-- The request --
Please reproduce every line of the material below word for word, changing nothing.

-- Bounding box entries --
⁂

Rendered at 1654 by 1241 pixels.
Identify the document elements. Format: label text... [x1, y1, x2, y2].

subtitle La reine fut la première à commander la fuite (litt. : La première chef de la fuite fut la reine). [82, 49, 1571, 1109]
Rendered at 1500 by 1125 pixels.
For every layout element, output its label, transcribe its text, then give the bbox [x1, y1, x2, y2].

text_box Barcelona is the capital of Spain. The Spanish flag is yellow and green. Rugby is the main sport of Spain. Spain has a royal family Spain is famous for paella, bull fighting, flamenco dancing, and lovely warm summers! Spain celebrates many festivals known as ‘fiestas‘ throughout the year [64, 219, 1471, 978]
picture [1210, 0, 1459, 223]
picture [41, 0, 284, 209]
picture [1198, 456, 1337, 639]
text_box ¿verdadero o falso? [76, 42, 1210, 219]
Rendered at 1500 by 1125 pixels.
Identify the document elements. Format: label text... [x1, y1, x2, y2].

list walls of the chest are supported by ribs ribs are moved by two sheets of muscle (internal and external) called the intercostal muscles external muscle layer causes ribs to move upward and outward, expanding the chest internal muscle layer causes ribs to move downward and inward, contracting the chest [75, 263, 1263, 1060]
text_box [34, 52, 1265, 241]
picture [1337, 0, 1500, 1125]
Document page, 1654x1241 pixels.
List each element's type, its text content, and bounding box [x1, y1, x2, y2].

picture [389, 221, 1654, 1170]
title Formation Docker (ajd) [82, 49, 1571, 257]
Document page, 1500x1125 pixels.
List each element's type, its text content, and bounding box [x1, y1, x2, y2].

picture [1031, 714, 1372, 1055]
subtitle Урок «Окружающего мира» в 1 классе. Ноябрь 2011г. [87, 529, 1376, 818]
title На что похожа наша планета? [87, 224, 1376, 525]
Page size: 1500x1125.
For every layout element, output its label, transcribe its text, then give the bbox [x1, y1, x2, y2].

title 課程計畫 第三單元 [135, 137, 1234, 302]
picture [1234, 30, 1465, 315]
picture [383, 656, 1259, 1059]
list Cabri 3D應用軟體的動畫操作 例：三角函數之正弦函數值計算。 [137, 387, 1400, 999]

⁂

-- Answer for the task --
Rendered at 1654 by 1241 pixels.
Identify the document elements. Format: label text... [x1, y1, x2, y2].

subtitle La reine fut la première à commander la fuite (litt. : La première chef de la fuite fut la reine). [82, 49, 1571, 1109]
Rendered at 1500 by 1125 pixels.
For every layout element, output its label, transcribe its text, then give the bbox [x1, y1, x2, y2].

text_box Barcelona is the capital of Spain. The Spanish flag is yellow and green. Rugby is the main sport of Spain. Spain has a royal family Spain is famous for paella, bull fighting, flamenco dancing, and lovely warm summers! Spain celebrates many festivals known as ‘fiestas‘ throughout the year [64, 219, 1471, 978]
picture [1210, 0, 1459, 223]
picture [41, 0, 284, 209]
picture [1198, 456, 1337, 639]
text_box ¿verdadero o falso? [76, 42, 1210, 219]
Rendered at 1500 by 1125 pixels.
Identify the document elements. Format: label text... [x1, y1, x2, y2].

list walls of the chest are supported by ribs ribs are moved by two sheets of muscle (internal and external) called the intercostal muscles external muscle layer causes ribs to move upward and outward, expanding the chest internal muscle layer causes ribs to move downward and inward, contracting the chest [75, 263, 1263, 1060]
text_box [34, 52, 1265, 241]
picture [1337, 0, 1500, 1125]
Document page, 1654x1241 pixels.
List each element's type, its text content, and bounding box [x1, y1, x2, y2].

picture [389, 221, 1654, 1170]
title Formation Docker (ajd) [82, 49, 1571, 257]
Document page, 1500x1125 pixels.
List each element's type, its text content, and bounding box [x1, y1, x2, y2].

picture [1031, 714, 1372, 1055]
subtitle Урок «Окружающего мира» в 1 классе. Ноябрь 2011г. [87, 529, 1376, 818]
title На что похожа наша планета? [87, 224, 1376, 525]
Page size: 1500x1125.
For every layout element, output its label, transcribe its text, then give the bbox [x1, y1, x2, y2].

title 課程計畫 第三單元 [135, 137, 1234, 302]
picture [1234, 30, 1465, 315]
picture [383, 656, 1259, 1059]
list Cabri 3D應用軟體的動畫操作 例：三角函數之正弦函數值計算。 [137, 387, 1400, 999]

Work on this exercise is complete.